START Records for this task
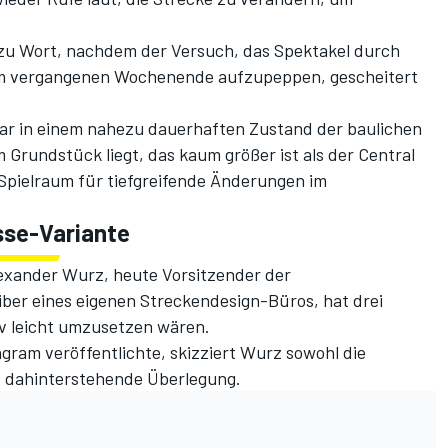
zu Wort, nachdem der Versuch, das Spektakel durch
am vergangenen Wochenende aufzupeppen, gescheitert
war in einem nahezu dauerhaften Zustand der baulichen
 Grundstück liegt, das kaum größer ist als der Central
 Spielraum für tiefgreifende Änderungen im
sse-Variante
lexander Wurz, heute Vorsitzender der
er eines eigenen Streckendesign-Büros, hat drei
iv leicht umzusetzen wären.
agram veröffentlichte, skizziert Wurz sowohl die
ie dahinterstehende Überlegung.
END Records for this task
Task statement: Nothing but the records above, retyped exactly and stripped of images, should appear in the answer.

The completed task:
zu Wort, nachdem der Versuch, das Spektakel durch
am vergangenen Wochenende aufzupeppen, gescheitert
war in einem nahezu dauerhaften Zustand der baulichen
 Grundstück liegt, das kaum größer ist als der Central
 Spielraum für tiefgreifende Änderungen im
sse-Variante
lexander Wurz, heute Vorsitzender der
er eines eigenen Streckendesign-Büros, hat drei
iv leicht umzusetzen wären.
agram veröffentlichte, skizziert Wurz sowohl die
ie dahinterstehende Überlegung.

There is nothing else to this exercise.